Edward
2 octobre
Les premières lueurs du jour peinent à percer le ciel couvert de Cambridge, donnant aux anciens bâtiments de l'université une teinte solennelle. Après un footing aux aurores, une douche et un petit-déjeuner protéiné, je me rends à un séminaire interdisciplinaire intitulé « Leadership et Influence dans la Littérature et le Management ». C'est une nouveauté au programme, conçue pour encourager une compréhension plus large des dynamiques du pouvoir à travers les âges et les disciplines. Bien que mon cœur soit en gestion, je n'ignore pas l'importance de ces perspectives croisées.
Ce qui me pèse est la présence d'Andrea. Sa spécialisation en littérature anglaise l'oblige à assister à ce séminaire.

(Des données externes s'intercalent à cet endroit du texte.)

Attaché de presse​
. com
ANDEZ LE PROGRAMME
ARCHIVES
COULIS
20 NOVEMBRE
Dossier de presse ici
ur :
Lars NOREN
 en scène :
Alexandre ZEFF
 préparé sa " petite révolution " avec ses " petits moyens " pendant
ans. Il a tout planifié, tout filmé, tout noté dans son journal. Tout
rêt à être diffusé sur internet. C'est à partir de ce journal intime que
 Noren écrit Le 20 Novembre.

Je pénètre dans l'amphithéâtre et la repère aussitôt. Elle est là, au troisième rang, plongée dans un livre. Probablement un des nombreux classiques qu'elle chérit tant. Elle semble tellement à sa place ici que ma frustration ne fait que s'accroître.
Je choisis un siège plusieurs rangs derrière elle, stratégiquement positionné pour pouvoir l'observer en toute discrétion.

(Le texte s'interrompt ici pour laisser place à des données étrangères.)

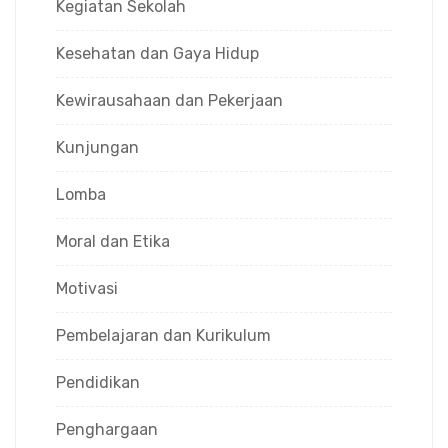
Kegiatan Sekolah
Kesehatan dan Gaya Hidup
Kewirausahaan dan Pekerjaan
Kunjungan
Lomba
Moral dan Etika
Motivasi
Pembelajaran dan Kurikulum
Pendidikan
Penghargaan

— Edward Astor, ravi de vous voir à ce séminaire, lance Ayden Colberg, le professeur, depuis l'estrade.
Tous les regards convergent vers moi dont celui d'Andrea qui ne s'attarde pas sur ma petite personne. Je pose mon sac sur la table et m'assois.
Ayden Colberg a une mémoire visuelle impressionnante. Il connaît chacun des élèves qui assiste à ses cours d'étude culturelle. C'est donc un rituel pour lui de nous saluer individuellement à notre arrivée dans l'amphi.
Alors que le professeur débute par une introduction sur les figures de leadership shakespeariennes qu'il compare aux théories modernes du management, je lutte pour me concentrer. Mes pensées tournant autour de la meilleure façon de gérer la situation avec Andrea.
Pendant que Colberg divague sur Macbeth et les théories de leadership transformationnel, la jeune femme, dont les cheveux de jais tombent en cascade dans son dos, lève la main pour répondre à une question complexe sur l'interprétation des ambitions de Macbeth à travers un prisme moderne. Sa réponse est intelligente, articulée avec une assurance qui attire l'admiration silencieuse du professeur. Cette admiration, visible même de ma place, ne fait qu'attiser ma rancune.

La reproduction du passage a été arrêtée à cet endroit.